## Complete the following
[a] From the obesity text, copy the passage that begins at the words "1. BMI remains" and stops after the words "pressure or diabetes.".
[b] According to the obesity text, what does pre-clinical obesity lack that clinical obesity has?

+++ Text +++

The new two-tier definition of obesity moves away from simple body mass index (BMI), which classifies individuals as obese based solely on a BMI over 30. Instead, it distinguishes ‘clinical obesity,’ where an individual has a BMI over 30 and a larger waist circumference alongside clinical complications and/or impacts on daily living. This is compared to ‘pre-clinical obesity,’ whereby an individual has a BMI over 30 and a raised waist circumference but no organ dysfunction or clinical complications. 

Health experts at LCP see the Lancet Commission as an important contribution to the increasing public health and societal issue of obesity and agree that current diagnostic approaches and metrics, such as BMI, are imperfect. However, alongside diagnostic criteria for alternative metrics such as excessive body fat is not well established, there are three major areas of caution:

  1. BMI remains a relatively available and important measure for identifying population-level risk within populations. Public health measures that shape the environment to make the healthy choice the easy choice is likely to have the most effective and equitable impact on preventing obesity across nations; BMI is important to guide this.
  2. The proposed pre-clinical obesity group risks inequalities between people living with ‘controlled’ obesity and those living with controlled other long-term conditions such as high blood pressure or diabetes.
  3. The proposed criteria suggest that treatment and control efforts would be delayed until an individual has obesity complications. This is at odds with the UK Government’s aim to ‘shift to prevention’ and we know that earlier intervention and secondary prevention of chronic conditions are highly effective for individuals and lead to wider economic outcomes in turn.

+++ Material shown +++

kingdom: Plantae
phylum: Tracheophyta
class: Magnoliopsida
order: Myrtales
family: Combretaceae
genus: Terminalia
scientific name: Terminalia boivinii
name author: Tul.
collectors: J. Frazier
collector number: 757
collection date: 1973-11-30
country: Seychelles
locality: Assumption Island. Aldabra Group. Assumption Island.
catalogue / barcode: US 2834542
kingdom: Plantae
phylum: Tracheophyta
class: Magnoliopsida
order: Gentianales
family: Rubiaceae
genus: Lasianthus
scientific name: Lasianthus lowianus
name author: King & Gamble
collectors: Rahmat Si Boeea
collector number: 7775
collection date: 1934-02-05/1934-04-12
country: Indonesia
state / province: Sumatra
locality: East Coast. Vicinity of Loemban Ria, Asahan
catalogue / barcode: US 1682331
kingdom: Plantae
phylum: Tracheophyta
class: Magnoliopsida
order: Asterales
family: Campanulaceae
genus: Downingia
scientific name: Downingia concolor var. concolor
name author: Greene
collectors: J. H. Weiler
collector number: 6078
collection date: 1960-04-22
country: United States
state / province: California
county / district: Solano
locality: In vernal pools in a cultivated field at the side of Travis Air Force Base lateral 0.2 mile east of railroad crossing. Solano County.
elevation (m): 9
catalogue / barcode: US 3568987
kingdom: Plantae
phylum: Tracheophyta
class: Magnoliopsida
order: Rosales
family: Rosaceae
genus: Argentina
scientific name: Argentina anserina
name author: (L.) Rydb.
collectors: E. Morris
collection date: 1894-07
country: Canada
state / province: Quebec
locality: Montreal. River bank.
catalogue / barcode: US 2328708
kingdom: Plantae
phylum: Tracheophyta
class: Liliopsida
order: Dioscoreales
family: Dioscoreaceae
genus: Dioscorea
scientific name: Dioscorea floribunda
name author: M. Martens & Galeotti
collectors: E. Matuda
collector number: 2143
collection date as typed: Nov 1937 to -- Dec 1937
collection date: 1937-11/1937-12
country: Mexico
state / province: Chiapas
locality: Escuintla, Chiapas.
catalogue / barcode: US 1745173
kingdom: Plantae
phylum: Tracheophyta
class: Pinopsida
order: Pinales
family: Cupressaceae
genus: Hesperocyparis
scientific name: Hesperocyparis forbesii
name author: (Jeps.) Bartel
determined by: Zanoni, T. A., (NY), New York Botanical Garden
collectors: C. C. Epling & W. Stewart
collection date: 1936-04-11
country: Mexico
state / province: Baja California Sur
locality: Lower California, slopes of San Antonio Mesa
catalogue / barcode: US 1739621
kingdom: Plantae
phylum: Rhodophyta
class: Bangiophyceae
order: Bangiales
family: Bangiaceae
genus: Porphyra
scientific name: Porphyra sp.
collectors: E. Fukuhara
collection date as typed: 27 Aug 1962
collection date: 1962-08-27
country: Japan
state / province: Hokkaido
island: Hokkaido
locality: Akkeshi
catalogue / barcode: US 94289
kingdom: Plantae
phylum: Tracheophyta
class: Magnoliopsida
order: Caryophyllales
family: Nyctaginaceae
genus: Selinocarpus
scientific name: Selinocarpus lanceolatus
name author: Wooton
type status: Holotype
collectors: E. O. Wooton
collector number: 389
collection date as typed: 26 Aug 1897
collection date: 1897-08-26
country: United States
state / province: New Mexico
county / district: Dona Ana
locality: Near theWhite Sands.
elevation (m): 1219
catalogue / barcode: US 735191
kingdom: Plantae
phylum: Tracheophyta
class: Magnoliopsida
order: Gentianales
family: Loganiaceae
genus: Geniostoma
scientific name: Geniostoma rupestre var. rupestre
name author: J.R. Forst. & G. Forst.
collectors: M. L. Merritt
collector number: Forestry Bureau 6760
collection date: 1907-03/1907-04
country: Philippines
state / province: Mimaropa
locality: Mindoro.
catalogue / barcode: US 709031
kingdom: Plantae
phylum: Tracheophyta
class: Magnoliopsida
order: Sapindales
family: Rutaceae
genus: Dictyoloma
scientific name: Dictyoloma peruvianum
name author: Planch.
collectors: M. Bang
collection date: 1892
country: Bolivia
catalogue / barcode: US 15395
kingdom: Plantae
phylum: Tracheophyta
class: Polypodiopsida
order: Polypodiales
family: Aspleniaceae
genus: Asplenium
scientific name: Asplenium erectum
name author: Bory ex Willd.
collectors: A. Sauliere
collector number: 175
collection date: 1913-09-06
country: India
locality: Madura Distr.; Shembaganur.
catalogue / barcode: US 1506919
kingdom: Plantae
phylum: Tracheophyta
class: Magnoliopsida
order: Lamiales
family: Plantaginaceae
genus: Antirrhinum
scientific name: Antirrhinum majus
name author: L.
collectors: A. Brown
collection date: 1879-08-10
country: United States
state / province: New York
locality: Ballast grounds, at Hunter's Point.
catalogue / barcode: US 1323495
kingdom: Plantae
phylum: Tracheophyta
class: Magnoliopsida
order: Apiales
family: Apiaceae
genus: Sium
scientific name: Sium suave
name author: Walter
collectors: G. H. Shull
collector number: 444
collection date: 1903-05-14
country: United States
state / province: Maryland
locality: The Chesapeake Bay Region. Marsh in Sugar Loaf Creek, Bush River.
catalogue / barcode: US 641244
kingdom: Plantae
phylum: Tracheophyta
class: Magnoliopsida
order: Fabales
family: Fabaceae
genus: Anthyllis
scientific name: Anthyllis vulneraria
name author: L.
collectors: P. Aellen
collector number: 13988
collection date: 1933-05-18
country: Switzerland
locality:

+++

## Solution list
[a]
1. BMI remains a relatively available and important measure for identifying population-level risk within populations. Public health measures that shape the environment to make the healthy choice the easy choice is likely to have the most effective and equitable impact on preventing obesity across nations; BMI is important to guide this.
  2. The proposed pre-clinical obesity group risks inequalities between people living with ‘controlled’ obesity and those living with controlled other long-term conditions such as high blood pressure or diabetes.

[b] Pre-clinical obesity has no organ dysfunction or clinical complications.